Podcastle Launches a Text-to-Speech Model with More than 450 AI Voices

Podcastle

Podcastle

Podcastle, a podcast recording and editing platform, has launched Asyncflow v1.0, their new AI model for text-to-speech. The release introduces more than 450 AI-generated voices, allowing users to turn text into high-quality audio narration. Additionally, Podcastle also offers an API to integrate text-to-speech features into their applications.

Podcastle founder, Arto Yeritsyan, stated that building a text-to-speech model was a long-term aim for the company. However, the high costs and extensive data requirements originally made the project difficult.

Recent advancements in large language models meant Podcastle could make significant breakthroughs, allowing the company to construct high-quality voice models without requiring large data sets. Last year, the company received $13.5 million in Series A funding, which provided critical resources for innovation.

Podcast Voices.
expand image
Credit: Podcastle
Podcast Voices.

One of Podcastle's major competitive advantages is its price. The platform charges $40 for 500 minutes of text-to-speech conversion, which is significantly lower than ElevenLabs, a top competitor that charges $99 for the same length. This cost-effectiveness is because of Podcastle's efficient training and inference algorithms, which keep operational expenses low.

Aside from text-to-speech features, Podcastle has improved its voice cloning capability. Previously, users had to read approximately 70 sentences to train the AI to replicate their voice.
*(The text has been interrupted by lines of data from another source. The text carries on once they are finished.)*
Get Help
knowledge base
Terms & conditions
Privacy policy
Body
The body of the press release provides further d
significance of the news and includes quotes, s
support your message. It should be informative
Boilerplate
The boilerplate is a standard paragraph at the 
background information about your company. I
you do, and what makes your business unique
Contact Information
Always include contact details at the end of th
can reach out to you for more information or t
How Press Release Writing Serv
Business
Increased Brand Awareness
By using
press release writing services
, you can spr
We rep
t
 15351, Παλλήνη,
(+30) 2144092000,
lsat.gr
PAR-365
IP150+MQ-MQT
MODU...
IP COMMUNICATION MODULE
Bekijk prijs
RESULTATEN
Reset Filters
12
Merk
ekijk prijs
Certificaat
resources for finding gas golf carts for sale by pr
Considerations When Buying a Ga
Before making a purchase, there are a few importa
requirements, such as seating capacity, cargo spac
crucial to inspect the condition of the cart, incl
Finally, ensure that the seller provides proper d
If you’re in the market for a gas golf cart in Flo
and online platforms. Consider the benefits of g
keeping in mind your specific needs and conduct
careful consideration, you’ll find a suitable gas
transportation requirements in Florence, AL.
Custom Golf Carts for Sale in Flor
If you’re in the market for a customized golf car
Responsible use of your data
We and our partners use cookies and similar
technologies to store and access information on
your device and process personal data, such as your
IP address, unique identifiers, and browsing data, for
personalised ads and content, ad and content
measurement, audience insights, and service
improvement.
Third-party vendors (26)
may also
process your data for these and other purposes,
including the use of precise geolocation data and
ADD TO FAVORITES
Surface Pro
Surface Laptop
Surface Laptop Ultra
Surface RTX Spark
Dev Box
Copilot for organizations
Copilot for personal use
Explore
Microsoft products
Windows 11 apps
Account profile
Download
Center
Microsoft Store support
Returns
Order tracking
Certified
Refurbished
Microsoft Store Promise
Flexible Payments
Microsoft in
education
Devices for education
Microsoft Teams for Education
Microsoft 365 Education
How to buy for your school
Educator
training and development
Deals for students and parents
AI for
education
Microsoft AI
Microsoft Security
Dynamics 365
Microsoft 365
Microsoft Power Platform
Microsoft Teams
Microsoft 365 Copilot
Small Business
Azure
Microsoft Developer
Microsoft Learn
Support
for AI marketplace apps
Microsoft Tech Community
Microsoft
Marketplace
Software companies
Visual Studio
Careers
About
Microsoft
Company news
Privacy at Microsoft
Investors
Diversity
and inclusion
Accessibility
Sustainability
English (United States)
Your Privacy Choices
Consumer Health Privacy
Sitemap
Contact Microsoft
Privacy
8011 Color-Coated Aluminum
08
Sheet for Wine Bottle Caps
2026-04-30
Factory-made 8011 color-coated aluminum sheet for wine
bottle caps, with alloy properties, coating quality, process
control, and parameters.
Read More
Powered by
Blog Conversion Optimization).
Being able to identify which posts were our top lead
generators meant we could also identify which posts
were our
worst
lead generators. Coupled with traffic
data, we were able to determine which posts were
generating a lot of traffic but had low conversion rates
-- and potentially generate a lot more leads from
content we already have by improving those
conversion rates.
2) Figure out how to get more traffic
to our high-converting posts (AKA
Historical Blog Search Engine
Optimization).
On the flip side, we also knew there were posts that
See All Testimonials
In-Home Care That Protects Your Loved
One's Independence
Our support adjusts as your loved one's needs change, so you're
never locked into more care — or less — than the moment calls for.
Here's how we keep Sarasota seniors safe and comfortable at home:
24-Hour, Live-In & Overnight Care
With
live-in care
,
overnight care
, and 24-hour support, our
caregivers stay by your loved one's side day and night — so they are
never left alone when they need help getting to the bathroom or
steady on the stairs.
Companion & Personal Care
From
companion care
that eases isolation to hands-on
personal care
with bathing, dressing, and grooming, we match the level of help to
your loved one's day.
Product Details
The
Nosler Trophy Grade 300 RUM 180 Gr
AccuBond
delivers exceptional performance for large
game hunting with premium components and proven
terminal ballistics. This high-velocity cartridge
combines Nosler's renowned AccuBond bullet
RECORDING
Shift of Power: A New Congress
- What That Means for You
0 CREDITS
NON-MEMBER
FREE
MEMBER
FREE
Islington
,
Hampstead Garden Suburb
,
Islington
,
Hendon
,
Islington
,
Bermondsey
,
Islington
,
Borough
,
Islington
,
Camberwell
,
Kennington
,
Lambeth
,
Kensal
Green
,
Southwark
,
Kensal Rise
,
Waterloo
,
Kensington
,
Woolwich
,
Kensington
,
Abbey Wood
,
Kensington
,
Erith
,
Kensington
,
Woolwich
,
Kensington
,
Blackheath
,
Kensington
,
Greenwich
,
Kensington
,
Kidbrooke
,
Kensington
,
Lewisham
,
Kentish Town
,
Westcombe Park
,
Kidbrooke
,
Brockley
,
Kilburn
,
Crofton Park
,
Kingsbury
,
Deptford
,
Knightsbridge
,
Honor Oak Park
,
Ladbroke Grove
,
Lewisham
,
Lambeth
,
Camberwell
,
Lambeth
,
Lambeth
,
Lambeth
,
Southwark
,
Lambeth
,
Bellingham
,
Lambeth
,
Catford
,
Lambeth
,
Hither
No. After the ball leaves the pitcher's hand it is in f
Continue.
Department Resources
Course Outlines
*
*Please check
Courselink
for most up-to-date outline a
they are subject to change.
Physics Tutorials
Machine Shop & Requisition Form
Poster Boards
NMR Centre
Now, with just a few seconds of recorded audio, users can create a highly personalized AI-generated version of their voice. This development is powered by Podcastle's unique Magic Dust AI technology, which was released last year to increase audio recording quality.

Magic Dust AI.
expand image
Credit: Podcastle
Magic Dust AI.

Initial testing of Podcastle's new AI voice model shows that, while the generated voice retains some robotic elements, it effectively replicates the speaker's tone. Podcastle assures users that the technology will continue to grow, resulting in more natural-sounding output.

Yeritsyan underlined that, in addition to cost-effectiveness, Podcastle's competitive advantage stems from its entire suite of tools for podcasting, audio, video, and AI-powered narration, all accessible via a new, user-friendly interface. While most users are currently focused on audio content creation, the demand for video production is steadily growing, positioning Podcastle as a versatile player in the digital content space.